When she came to visit me on the set of
Pushing Daisies
after Lincoln died, I couldn’t hug her hard enough, couldn’t find words to tell her how sorry I was. But sorry isn’t what she was looking for. She was on a mission, galvanized by grief, needing to transform her terrible reality into a more hopeful possibility for someone else.

“It has to change,” she said. “But that takes money. I was thinking you could sing.”

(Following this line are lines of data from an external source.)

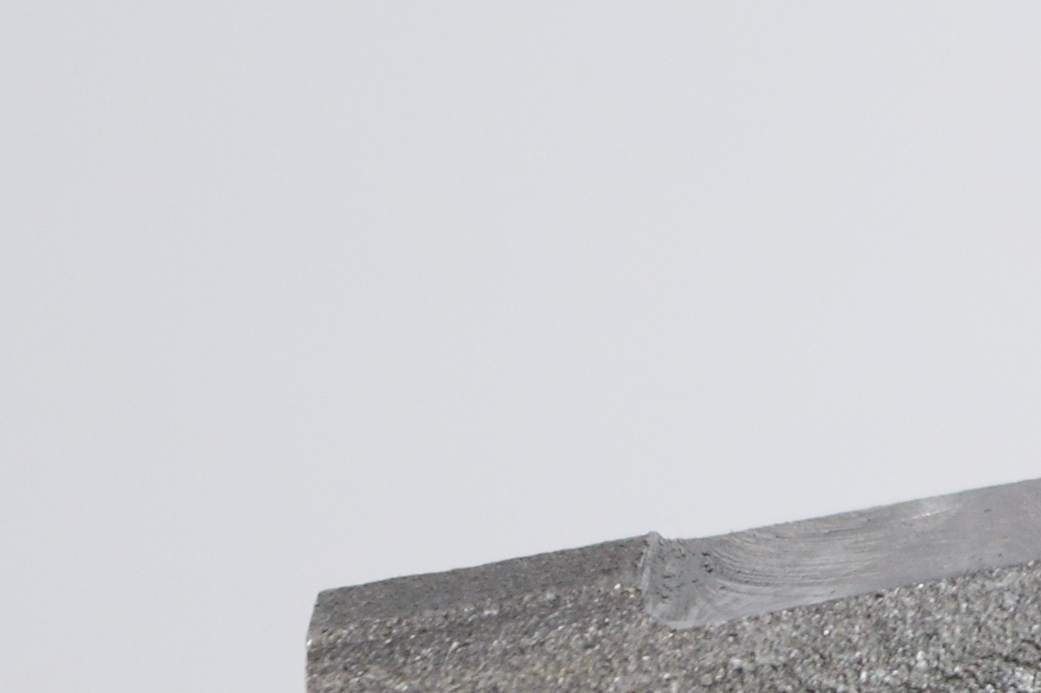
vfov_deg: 3.3
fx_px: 12070
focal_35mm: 418
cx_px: 2287
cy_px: 268
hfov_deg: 4.8
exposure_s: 1/125
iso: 400
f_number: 5.6
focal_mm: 55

“Tell me where to be. I’ll be there.”

 

I don’t think Aaron Sorkin set out to create a family when he created
The West Wing,
but that’s what he did. No one who worked on the show came in unchallenged or went away unchanged. When I was first offered the Ainsley Hayes role during the
Wicked
workshops, Marc Platt told me, “You have to do
Wicked
. It’s iconic. There’ll never be another show like it.” The same could actually be said for
The West Wing
. When Dannielle roped a second chance for me to join the cast,
I jumped in with both feet. I believe in that old saw “Run with the big dogs or stay on the porch with the puppies.” And these were some mighty big dogs.

The women of
The West Wing
could be a calendar if they felt like it. Raving beauties. And the brainiest coffee klatch since Gertrude Stein.

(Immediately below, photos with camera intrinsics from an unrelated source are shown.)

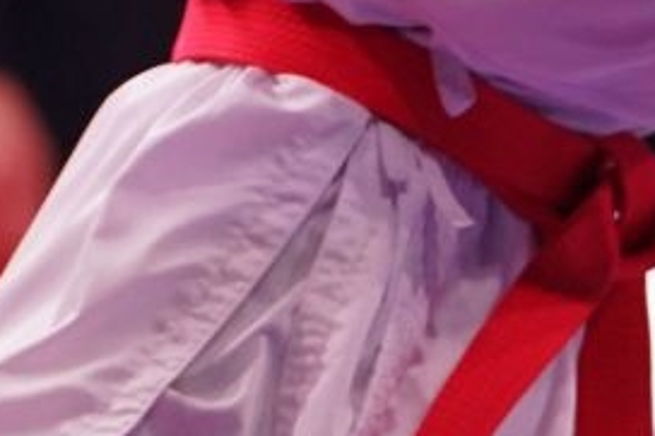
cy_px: 51
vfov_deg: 1.3
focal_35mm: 1020
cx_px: 224
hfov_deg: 2.0
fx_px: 18546
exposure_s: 1/1000
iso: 3200
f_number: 2.8
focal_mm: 154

Allison Janney had a party where everybody had to wear a wig. Just to shake the snow globe a little. How great is that? Our first scene was a walk and talk, in which she looked down at me from her full five foot twelve and said, “I can’t believe we’re members of the same species.” She and I look like two people on an escalator, even with me in heels and her in flats. We decided it was her job to check me for dandruff, my job to check her for nose debris. I’ve never seen anyone else master complicated dialogue in such a short time, and she taught me a trick she got from Meryl Streep: “If you’ve got a string of words you just can’t get in your mouth, write the first letter of every word at the top of the page. It sets the words in your brain just a bit differently.” Works like gangbusters. (There you go, young actors. From Meryl Streep to you via the great Allison Janney.) She’s a great lady. I look up to her. Literally and figuratively.

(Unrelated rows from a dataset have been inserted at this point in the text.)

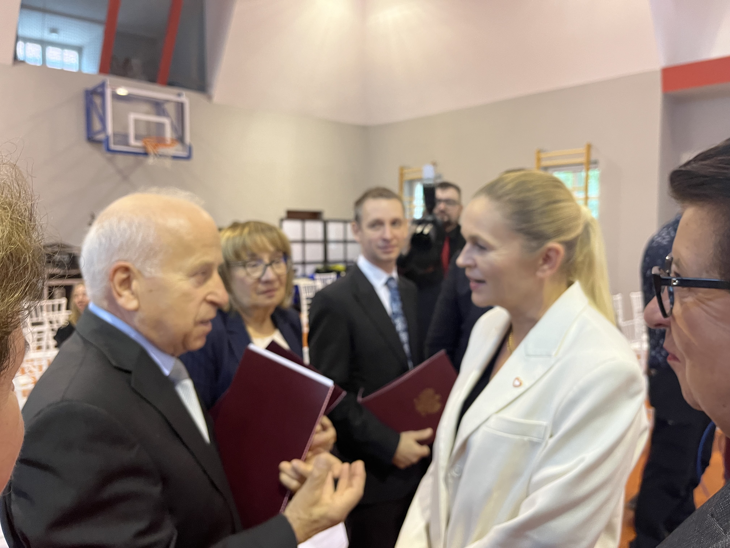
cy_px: 274
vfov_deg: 53.1
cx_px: 365
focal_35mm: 26
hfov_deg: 67.3
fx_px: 548
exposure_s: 1/50
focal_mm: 5.1
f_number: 1.6
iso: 250
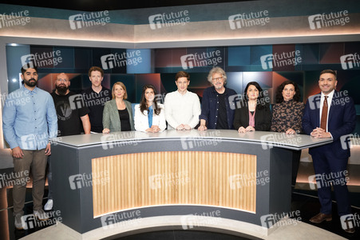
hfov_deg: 65.5
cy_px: 120
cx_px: 180
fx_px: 280
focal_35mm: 28
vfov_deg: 46.3
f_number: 5
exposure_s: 1/160
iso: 2000
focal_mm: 28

My first scene with Stockard Channing was about NASCAR racing, and we laughed a lot. She’s such a mom, supportive and deeply kind. I’d been a fan of hers since
Grease,
of course, and the way she was able to shift so seamlessly between theatre, movies, and television set an example I hope to follow throughout my career. We go to the same voice coach in L.A., and sometimes she’s arriving as I leave.

“Oh, Lord,” she always groans. “Do I have to go
now
? After
her
?”

I love listening to her sing. She nails that speak-on-pitch dynamic Florence Birdwell talks about. Stockard is one of those rare women whose voice has—well, it’s got
balls
. She can do anything—plays, musicals, movies—I wouldn’t be at all surprised to see her NASCAR racing.